Hi guys,
On 12/05/2020 19:05, Dan Williams wrote:
On Tue, May 12, 2020 at 9:28 AM Rafael J. Wysocki rafael.j.wysocki@intel.com wrote:
Dan,
Has this been addressed in the v2?
No, this looks like a case I was concerned about, i.e. the GHES code is not being completely careful to avoid calling potentially sleeping functions with interrupts disabled. There is the nice comment that indicates that the fixmap should be used when ghes_notify_lock_irq() is held, but there seems to be no infrastructure to use / divert to the fixmap in the ghes_proc() path.
ghes_map()/ghes_unmap() use the fixmap for reading the firmware provided records, but this came through apei_read(), which claims to be IRQ and NMI safe...
That needs to be reworked first. It seems the implementation was getting lucky before to hit the cached acpi_ioremap in this path under rcu_read_lock(), but it appears it should have always been using the fixmap. Ying, James, is my read correct?

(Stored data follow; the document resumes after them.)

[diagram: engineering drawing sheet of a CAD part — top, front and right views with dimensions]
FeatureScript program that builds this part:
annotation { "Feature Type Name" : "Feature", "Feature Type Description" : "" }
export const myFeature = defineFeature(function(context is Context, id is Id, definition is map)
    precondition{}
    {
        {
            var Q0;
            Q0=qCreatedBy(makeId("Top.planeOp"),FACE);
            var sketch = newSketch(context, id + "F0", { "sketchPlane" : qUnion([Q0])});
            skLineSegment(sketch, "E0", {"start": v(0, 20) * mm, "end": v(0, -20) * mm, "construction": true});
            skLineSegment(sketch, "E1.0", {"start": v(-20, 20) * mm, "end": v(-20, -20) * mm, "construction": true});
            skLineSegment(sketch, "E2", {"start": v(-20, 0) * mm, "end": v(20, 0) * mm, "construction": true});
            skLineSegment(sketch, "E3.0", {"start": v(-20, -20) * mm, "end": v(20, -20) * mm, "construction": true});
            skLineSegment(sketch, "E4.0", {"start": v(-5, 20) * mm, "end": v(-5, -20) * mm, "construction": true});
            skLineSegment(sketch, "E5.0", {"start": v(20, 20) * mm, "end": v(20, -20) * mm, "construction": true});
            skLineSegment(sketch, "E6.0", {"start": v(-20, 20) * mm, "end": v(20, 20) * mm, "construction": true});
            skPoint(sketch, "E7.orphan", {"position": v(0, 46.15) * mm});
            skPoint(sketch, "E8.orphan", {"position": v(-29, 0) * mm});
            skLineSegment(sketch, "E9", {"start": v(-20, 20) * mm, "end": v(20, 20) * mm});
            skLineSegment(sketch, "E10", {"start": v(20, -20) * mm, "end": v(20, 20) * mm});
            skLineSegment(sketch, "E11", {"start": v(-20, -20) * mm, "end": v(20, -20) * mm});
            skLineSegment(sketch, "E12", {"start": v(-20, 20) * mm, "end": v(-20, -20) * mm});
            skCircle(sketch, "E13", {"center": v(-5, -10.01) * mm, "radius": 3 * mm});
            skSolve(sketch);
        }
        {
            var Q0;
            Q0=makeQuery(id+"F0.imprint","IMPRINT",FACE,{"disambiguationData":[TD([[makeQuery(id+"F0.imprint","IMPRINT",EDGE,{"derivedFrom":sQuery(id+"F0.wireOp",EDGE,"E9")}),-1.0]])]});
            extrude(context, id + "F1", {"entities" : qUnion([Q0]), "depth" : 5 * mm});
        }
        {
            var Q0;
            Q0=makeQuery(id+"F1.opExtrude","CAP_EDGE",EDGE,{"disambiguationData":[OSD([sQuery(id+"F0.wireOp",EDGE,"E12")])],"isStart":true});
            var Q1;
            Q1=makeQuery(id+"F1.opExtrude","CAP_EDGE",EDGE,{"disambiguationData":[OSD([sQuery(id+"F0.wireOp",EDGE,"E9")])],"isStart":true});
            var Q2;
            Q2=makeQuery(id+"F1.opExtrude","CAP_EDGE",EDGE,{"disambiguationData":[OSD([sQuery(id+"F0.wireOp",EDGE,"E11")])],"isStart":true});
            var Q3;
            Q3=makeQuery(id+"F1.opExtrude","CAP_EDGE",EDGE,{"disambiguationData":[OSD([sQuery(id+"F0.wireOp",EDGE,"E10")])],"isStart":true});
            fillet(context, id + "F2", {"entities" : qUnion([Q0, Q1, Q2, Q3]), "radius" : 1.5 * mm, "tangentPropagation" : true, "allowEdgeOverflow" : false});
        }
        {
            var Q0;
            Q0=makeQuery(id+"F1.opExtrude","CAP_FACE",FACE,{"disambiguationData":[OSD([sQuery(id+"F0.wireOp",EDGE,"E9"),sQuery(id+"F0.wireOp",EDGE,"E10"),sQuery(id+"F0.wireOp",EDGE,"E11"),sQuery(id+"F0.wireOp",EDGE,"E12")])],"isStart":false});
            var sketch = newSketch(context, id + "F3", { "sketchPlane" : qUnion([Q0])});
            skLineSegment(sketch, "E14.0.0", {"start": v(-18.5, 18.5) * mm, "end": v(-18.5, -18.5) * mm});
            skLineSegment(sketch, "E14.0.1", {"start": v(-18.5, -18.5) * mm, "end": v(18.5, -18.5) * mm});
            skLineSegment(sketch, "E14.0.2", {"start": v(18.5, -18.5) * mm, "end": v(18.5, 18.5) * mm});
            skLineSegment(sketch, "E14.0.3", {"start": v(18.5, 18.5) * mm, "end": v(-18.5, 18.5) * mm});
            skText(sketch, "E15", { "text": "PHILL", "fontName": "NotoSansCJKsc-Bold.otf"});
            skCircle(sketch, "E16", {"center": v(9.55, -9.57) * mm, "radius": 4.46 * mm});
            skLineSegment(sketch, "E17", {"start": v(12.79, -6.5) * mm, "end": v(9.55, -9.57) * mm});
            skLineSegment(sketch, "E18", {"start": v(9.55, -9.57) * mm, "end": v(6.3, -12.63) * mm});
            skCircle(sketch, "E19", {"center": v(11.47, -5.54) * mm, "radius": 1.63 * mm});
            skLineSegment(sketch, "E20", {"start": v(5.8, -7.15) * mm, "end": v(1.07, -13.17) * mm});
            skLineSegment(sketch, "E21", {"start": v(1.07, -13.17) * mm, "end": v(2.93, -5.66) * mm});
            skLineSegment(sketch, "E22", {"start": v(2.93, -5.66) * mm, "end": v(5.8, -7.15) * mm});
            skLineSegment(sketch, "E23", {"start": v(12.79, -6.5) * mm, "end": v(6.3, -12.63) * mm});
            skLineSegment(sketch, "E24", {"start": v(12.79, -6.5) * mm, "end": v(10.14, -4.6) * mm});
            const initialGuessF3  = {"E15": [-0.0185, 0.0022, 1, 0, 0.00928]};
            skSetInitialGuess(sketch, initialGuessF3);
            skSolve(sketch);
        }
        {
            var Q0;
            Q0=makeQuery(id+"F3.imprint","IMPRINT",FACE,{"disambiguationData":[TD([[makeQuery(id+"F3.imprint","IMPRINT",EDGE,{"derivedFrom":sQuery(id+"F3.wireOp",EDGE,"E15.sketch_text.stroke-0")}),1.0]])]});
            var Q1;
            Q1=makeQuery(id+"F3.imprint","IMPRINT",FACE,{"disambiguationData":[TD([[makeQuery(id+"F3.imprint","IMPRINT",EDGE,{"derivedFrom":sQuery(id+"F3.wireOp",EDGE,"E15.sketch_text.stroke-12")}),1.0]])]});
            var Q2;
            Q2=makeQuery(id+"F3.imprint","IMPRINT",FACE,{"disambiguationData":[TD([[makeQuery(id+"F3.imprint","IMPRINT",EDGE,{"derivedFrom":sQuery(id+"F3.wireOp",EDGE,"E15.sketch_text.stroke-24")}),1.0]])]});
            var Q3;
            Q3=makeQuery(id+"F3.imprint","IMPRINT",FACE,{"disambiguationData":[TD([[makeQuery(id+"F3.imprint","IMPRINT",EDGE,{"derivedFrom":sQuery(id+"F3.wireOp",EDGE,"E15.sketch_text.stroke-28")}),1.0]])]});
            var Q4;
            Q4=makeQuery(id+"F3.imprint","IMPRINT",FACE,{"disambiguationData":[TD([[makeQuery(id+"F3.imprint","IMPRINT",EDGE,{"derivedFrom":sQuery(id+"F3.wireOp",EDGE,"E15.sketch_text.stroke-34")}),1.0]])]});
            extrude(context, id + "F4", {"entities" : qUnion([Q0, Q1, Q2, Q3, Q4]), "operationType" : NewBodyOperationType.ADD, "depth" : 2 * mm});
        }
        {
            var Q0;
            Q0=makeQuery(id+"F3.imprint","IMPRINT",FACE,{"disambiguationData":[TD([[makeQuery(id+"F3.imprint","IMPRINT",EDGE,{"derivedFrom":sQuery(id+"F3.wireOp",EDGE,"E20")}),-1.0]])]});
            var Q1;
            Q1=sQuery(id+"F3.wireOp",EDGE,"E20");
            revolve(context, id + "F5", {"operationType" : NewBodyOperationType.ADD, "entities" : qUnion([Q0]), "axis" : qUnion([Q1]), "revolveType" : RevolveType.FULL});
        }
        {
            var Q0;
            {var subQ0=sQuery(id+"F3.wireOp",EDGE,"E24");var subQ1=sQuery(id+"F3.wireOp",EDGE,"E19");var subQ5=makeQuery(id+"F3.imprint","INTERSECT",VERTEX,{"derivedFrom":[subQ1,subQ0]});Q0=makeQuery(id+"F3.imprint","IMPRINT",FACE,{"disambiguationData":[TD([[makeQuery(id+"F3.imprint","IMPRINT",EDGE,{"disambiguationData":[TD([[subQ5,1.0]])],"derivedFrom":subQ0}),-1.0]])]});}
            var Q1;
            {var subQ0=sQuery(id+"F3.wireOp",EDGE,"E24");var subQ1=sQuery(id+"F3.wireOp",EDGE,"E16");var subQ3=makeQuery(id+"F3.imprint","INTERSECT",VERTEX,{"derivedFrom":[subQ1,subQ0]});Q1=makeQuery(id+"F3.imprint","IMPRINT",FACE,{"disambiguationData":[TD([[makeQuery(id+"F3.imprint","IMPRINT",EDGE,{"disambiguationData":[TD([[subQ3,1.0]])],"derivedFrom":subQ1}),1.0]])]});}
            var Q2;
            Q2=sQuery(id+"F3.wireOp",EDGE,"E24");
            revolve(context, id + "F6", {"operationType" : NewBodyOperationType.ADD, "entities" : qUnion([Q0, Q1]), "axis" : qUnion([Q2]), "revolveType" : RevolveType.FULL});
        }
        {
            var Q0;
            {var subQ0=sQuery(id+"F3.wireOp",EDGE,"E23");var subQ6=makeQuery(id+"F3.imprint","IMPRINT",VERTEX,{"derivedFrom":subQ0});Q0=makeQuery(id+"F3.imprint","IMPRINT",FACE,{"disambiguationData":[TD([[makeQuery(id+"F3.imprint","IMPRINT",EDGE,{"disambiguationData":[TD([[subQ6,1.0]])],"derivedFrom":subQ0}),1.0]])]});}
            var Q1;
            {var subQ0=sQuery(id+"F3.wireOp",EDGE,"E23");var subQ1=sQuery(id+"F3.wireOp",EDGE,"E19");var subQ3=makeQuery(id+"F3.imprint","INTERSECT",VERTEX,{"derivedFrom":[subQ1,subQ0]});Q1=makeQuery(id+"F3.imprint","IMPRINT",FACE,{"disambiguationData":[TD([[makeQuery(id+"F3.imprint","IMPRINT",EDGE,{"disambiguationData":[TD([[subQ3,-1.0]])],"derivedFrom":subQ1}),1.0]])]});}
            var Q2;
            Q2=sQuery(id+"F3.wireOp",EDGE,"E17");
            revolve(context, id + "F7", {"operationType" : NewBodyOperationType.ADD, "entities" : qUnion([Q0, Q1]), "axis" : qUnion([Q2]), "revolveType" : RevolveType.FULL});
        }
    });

The path through this thing is pretty tortuous: The static HEST contains the address of the pointer that firmware updates to point to CPER records when they are generated. This pointer might be static (records are always in the same place), it might not.
The address in the tables is static. ghes.c maps it in ghes_new(): | rc = apei_map_generic_address(&generic->error_status_address);
which happens before the ghes_add_timer()/request_irq()/ghes_nmi_add() stuff, so we should always use the existing mapping.
__ghes_peek_estatus() reads the pointer with apei_read(), which should use the mapping from ghes_new(), then uses ghes_copy_tofrom_phys() which uses the fixmap to read the CPER records.
Does apei_map_generic_address() no longer keep the GAR/address mapped? (also possible I've totally mis-understood how ACPIs caching of mappings works!)
Thanks,
James